Current Load is WARNING – why

cpu-usagepostfix

On a VPS with 1 CPU core and 2GB RAM, I run a mysql+apache2 for a low traffic website. Sometimes the machine slows down or stops delivering through apache or mysql.

That's why I set up nagios which is sending me alerts like "Service Alert: localhost/Current Load is WARNING" after 5-10 days of running. Then I can login through SSH and check RAM with "free" which is still enough, 500MB+ available and only 60MB of swap in use.

Since the system slowed down again, I checked the syslog and found lots of these entries:

Jun 30 23:46:31 cl22 postfix/error[2190]: 46D8974323:
to=, relay=none, delay=294806,
delays=294803/3/0/0, dsn=4.4.3, status=deferred (delivery temporarily
suspended: Host or domain name not found. Name service error for
name=zombine.com type=MX: Host not found, try again) Jun 30 23:46:31
cl22 postfix/error[2193]: 49CB374123: to=,
relay=none, delay=154189, delays=154185/3.1/0/0, dsn=4.4.3,
status=deferred (delivery temporarily suspended: Host or domain name
not found. Name service error for name=zombine.com type=MX: Host not
found, try again) Jun 30 23:46:31 cl22 postfix/error[2153]:
4E2C874250: to=, relay=none, delay=433708,
delays=433704/3.1/0/0, dsn=4.4.3, status=deferred (delivery
temporarily suspended: Host or domain name not found. Name service
error for name=zombine.com type=MX: Host not found, try again) Jun 30
23:46:31 cl22 postfix/error[2176]: 480D874180:
to=, relay=none, delay=174308,
delays=174304/3.1/0/0, dsn=4.4.3, status=deferred (delivery
temporarily suspended: Host or domain name not found. Name service
error for name=zombine.com type=MX: Host not found, try again)

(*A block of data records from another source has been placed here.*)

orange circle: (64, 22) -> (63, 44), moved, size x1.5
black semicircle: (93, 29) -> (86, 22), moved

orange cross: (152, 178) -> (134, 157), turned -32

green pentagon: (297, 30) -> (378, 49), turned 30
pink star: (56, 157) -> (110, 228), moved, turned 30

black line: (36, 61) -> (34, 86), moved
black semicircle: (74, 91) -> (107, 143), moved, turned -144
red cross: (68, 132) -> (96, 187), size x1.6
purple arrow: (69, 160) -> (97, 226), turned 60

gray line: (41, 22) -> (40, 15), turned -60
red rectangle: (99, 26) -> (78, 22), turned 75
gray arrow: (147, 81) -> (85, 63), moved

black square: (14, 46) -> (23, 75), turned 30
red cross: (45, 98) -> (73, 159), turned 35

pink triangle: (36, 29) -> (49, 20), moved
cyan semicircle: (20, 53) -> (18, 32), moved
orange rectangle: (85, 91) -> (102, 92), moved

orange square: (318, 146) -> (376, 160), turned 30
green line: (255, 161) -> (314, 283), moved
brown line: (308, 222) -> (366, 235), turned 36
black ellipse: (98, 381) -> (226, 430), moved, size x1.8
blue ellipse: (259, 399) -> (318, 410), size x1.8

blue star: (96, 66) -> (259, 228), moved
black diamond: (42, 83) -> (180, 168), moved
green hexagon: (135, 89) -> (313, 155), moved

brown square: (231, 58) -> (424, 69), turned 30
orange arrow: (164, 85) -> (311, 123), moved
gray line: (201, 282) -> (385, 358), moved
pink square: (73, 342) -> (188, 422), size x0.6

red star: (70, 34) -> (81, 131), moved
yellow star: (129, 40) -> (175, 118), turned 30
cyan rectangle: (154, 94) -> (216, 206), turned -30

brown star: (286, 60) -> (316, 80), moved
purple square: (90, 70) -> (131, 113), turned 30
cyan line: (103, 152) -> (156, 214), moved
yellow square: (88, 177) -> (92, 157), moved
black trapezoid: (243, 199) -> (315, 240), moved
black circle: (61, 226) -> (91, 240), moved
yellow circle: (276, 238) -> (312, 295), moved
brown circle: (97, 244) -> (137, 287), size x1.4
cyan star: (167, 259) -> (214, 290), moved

How can I find out which process is consuming all the load? It's really lots of overload for a 1-core VPS: WARNING – load average: 3.06, 5.79, 3.42

mysql is OK, apache2 seems to be OK. postfix maybe not? anything else I did not identify yet?

Please let me know how to find out the bad process and temporarily renice or un-priorize postfix etc. to make sure that apache2 and mysql remain healthy. These 2 processes are important to me. The outgoing emails, too, because it's sending messages to clients.

Best Answer

That error you're seeing is not an error related to the email address; it's a DNS problem. Make sure you can see the MX record for your domain zombine.com from this server if it sends emails:

dig in mx zombine.com

Postfix will continue attempting to send these emails over and over for days in case of a "recoverable" failure like this one.

One other thing to check out is whether you are having disk load problems (check out the hardware interrupt CPU usage, "hi", in top). If that is the issue, you can install and run iotop to see what is taking up all the load.

You can configure these parameters (in days) to adjust how long postfix tries to deliver undeliverable mail for:

maximal_queue_lifetime (normal messages)
bounce_queue_lifetime (bounce messages)

Additionally, make sure the following settings are correct to ensure you are not operating an open relay (this can be a source of unwanted SMTP traffic as people use your server to send spam):

mynetworks (in this case probably 127.0.0.1/32)
smtpd_client_restrictions (probably permit_mynetworks, reject_unauth_destination)

Then, empty your mail queue:

postsuper -d ALL

This is case-sensitive for safety reasons. You should then find that postqueue -p shows an empty queue.